(Exercise instructions)
• a. Transcribe everything in the R4L project overview from "In the laboratory" down to "between different analyses.".
• b. List every link in the navigation menu at the top of the R4L project overview.
• c. According to the R4L project overview, why are comparison, cross reference and identification of common features across different analyses seldom performed?
Begin Page
|University of Southampton > ECS > R4L > Overview|
|Home | Overview | News | Papers and Presentations | Technologies | Background | People|
R4L Project Overview
Scientific publications, particularly those in the physical science disciplines, invariably report findings that are built upon results gained from experimental data gathering exercises. The processes of gathering the data that underpins a publication can often be very expensive, involved and time consuming, but also information rich and highly valuable to the wider scientific community. In addition, a number of different experiments may be necessary to acquire all the information required to perform a thorough study for publication. The management of data and results from different analyses is currently performed in isolation from each other and as a result comparison, cross reference and identification of common features is time consuming and unreliable and hence seldom performed.
Current publication protocols and procedures in the data-based scientific disciplines do not suit the dissemination and sharing of data. A journal article describing the results of scientific work is typically a distillation of experimental data aimed at a wider audience than the immediate peers of the authors. Generally inferences are made only from the most pertinent results, which are reported in a summary format, and journal publication is detached from the production of the experimental data. This renders replication or reuse of the data impossible and results in severe information loss. In addition, access to all the underlying data is either hindered or impossible, again prohibiting further reuse of the data in value added or further studies. A further barrier to unhindered access to scientific data is the ‘licence’ problem, where only researchers in subscribing institutions may access the data held by the publishing body.
In the laboratory environment the researcher will perform multiple analyses, as part of a single study, which must be compared and contrasted in order to make deductions. The traditional approach of treating each analysis separately and recording data on different media and formats is both laborious and unreliable, especially when attempting to draw conclusions from comparison between different analyses.
Modern computational and scientific instrument technology now allows rapid analyses to be performed, providing the scientist with vast amounts of experimental data, which is becoming increasingly difficult to manage. The emergent field of eScience has the potential to address some of these issues, through the development of Grid-based environments for laboratory experimentation. The EPSRC funded eScience testbed project, CombeChem (http://www.combechem.org) in which a number of project partners were involved, seeks to integrate existing structure and property data sources into an information and knowledge environment. To this end analytical instruments and even synthesis labs were ‘put on the Grid’, enabling the digital output from these operations to be efficiently managed, processed staged and curated using Grid technologies.
End Page
Begin Recorded data
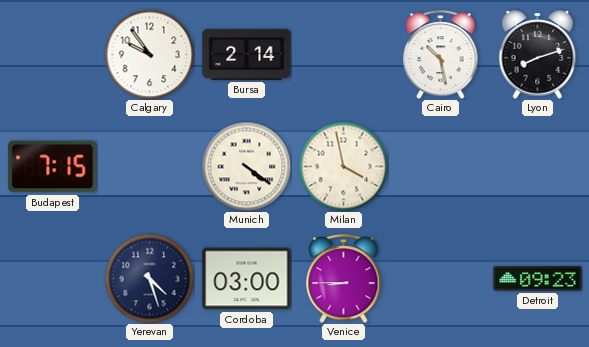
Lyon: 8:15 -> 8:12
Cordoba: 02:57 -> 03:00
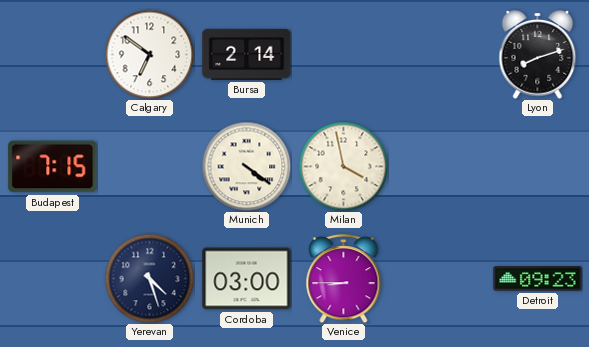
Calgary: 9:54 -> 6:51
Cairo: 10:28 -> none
End Recorded data
(Solutions)
• a.
In the laboratory environment the researcher will perform multiple analyses, as part of a single study, which must be compared and contrasted in order to make deductions. The traditional approach of treating each analysis separately and recording data on different media and formats is both laborious and unreliable, especially when attempting to draw conclusions from comparison between different analyses.

• b. Home, Overview, News, Papers and Presentations, Technologies, Background, People

• c. Data and results from different analyses are managed in isolation from each other. As a result, comparing them, cross-referencing them and finding common features is time consuming and unreliable, so it is seldom done.